Update blog

cmdr2 · cmdr2 · commit 7df337c52cef · 2025-11-03T16:43:02.000+05:30
diff --git a/content/blog/2025-10-27-1761560082.md b/content/blog/2025-10-27-1761560082.md
@@ -8,7 +8,7 @@ tags:
   - sdkit
 ---
 
-As a note to myself, a possible intuition for understanding GPU memory hierarchy (and the performance penalty for data transfer between various layers):
+As a note to myself, a possible intuition for understanding GPU memory hierarchy (and the performance penalty for data transfer between various layers) is to think of it like a manufacturing logistics problem:
 1. CPU (host) to GPU (device) is like travelling overnight between two cities. The CPU city is like the "headquarters", and contains a mega-sized warehouse of parts (think football field sizes), also known as 'Host memory'.
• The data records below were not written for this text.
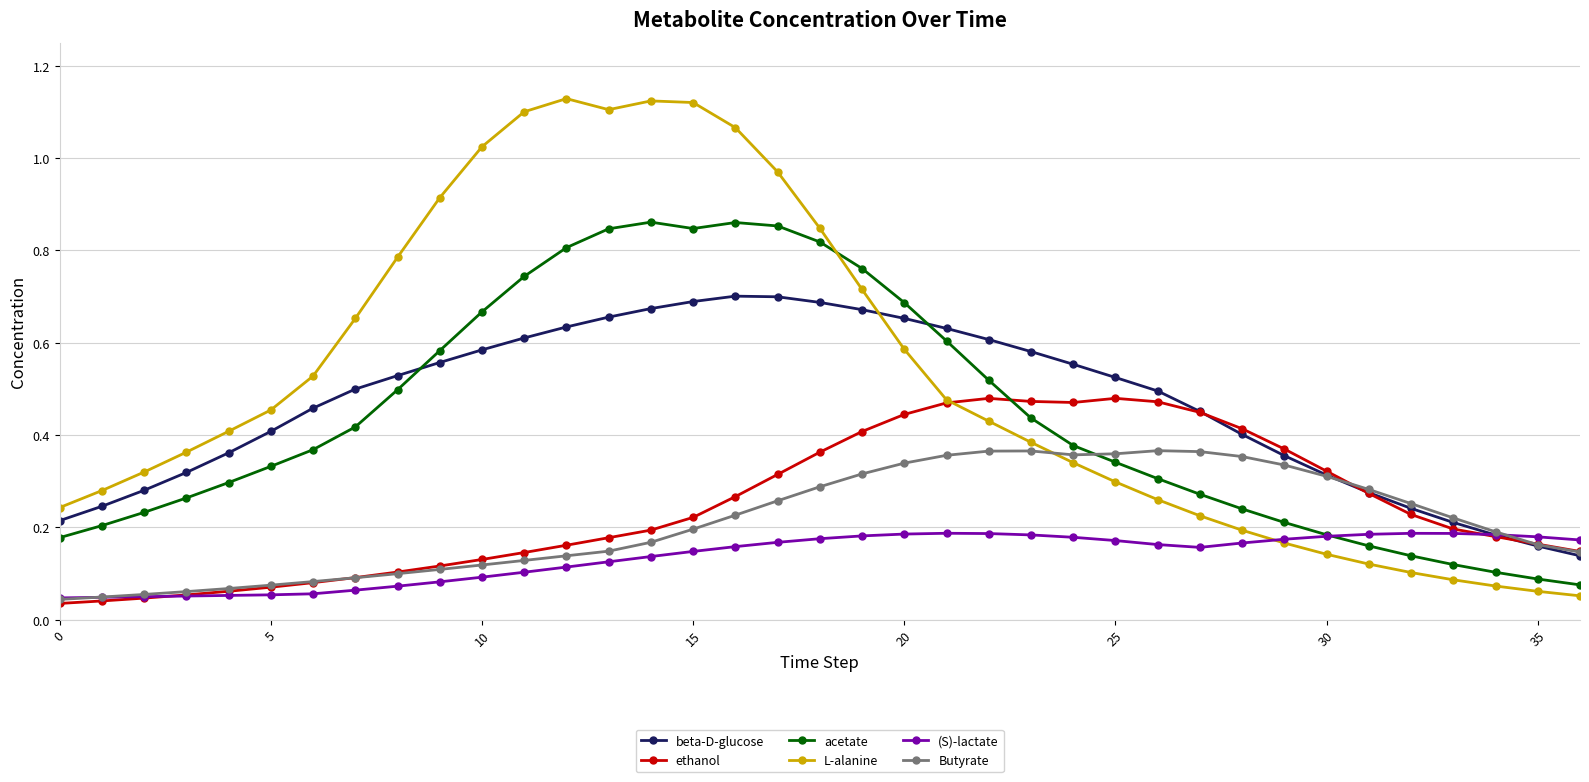

True or false: beta-D-glucose has more than 0 points higher than both neighbors.

True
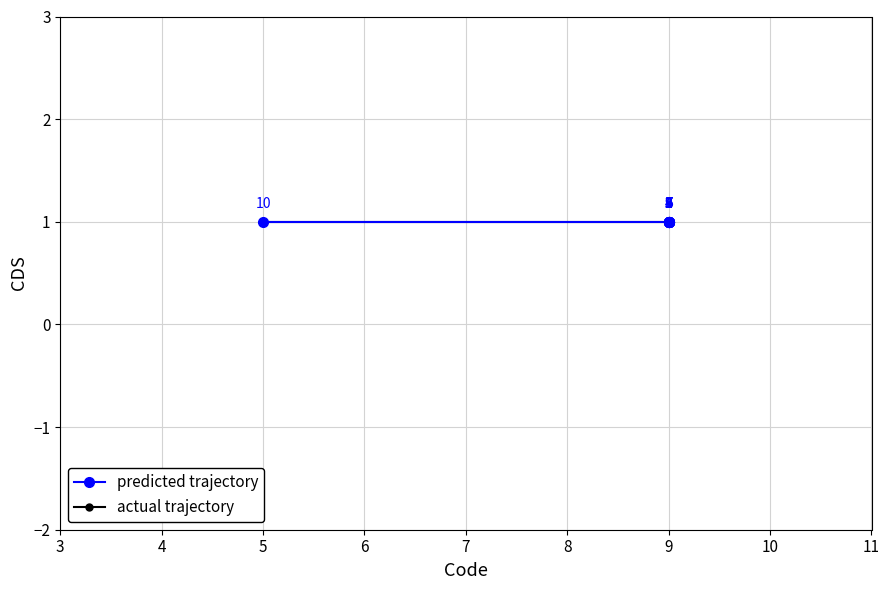

Reading left to right, transcribe all the data shown in this chart.

Code: 9	9	9	9	9	9	9	9	9	5
CDS: 1	1	1	1	1	1	1	1	1	1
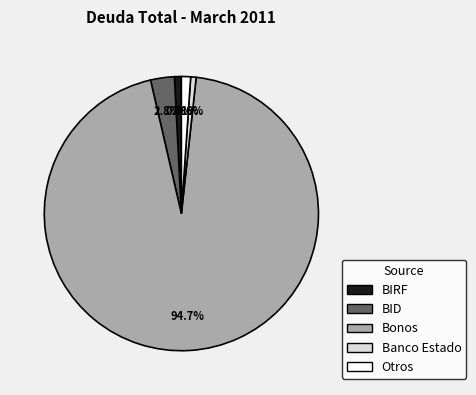

What is the ratio of the value at Bonos to the value at BID?

33.8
 2. Each GPU is like a different city, containing its own warehouse outside the city, also known as 'Global Memory'. This warehouse stockpiles whatever it needs from the headquarters city (CPU).
 3. Each SM/Core/Tile is a factory located in different areas of the city. Each factory contains a small warehouse (shed) for stockpiling whatever inventory it needs, also known as 'Shared Memory'.